Data section>
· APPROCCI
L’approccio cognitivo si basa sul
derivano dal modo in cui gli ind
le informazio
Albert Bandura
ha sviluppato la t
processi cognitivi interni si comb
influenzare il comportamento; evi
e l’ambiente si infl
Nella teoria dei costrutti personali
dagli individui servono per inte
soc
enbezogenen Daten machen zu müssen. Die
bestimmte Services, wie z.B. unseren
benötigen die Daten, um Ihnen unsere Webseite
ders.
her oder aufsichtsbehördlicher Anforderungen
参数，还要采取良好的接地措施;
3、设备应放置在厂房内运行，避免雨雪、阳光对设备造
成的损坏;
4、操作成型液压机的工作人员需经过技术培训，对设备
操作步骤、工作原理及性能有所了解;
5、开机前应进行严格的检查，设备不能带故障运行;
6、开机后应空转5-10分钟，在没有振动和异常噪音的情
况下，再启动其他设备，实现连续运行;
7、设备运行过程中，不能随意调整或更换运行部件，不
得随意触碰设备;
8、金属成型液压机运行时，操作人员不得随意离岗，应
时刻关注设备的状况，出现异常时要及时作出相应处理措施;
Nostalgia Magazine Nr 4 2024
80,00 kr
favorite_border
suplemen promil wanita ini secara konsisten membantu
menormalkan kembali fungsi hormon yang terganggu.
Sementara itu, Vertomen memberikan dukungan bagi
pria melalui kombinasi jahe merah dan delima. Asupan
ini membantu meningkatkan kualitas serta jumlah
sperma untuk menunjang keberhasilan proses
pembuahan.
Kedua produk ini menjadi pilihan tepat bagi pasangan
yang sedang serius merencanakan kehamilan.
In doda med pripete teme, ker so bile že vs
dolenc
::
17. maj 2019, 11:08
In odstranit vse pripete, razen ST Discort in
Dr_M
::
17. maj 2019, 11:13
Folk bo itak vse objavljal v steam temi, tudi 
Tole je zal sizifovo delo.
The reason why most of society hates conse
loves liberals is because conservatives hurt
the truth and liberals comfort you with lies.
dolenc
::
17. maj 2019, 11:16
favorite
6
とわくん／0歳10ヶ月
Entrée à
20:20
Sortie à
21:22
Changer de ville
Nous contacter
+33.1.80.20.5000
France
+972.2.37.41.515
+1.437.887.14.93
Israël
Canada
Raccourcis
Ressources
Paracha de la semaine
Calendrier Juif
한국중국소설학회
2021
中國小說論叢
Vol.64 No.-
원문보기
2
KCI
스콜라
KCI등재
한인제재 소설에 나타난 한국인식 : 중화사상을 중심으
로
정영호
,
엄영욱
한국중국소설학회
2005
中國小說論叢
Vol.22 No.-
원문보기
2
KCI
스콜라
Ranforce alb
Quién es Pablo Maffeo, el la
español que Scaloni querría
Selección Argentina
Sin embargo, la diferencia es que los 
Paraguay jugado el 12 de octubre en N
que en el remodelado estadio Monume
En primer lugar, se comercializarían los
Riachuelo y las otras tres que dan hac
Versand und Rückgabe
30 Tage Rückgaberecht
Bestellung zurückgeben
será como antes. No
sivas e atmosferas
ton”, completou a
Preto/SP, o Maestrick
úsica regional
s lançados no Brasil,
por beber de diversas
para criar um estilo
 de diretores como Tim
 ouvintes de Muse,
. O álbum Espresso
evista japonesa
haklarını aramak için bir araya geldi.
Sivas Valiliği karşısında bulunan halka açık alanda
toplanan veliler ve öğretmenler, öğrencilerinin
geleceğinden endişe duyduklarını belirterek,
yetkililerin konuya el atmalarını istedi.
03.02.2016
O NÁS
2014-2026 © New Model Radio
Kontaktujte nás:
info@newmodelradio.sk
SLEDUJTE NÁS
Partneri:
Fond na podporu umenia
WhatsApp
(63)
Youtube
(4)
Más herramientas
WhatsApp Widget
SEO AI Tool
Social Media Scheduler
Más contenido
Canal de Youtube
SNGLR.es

What you have to do> For the string "membantu", show each line of the entries above where it occurs.

Task result>
suplemen promil wanita ini secara konsisten membantu
ini membantu meningkatkan kualitas serta jumlah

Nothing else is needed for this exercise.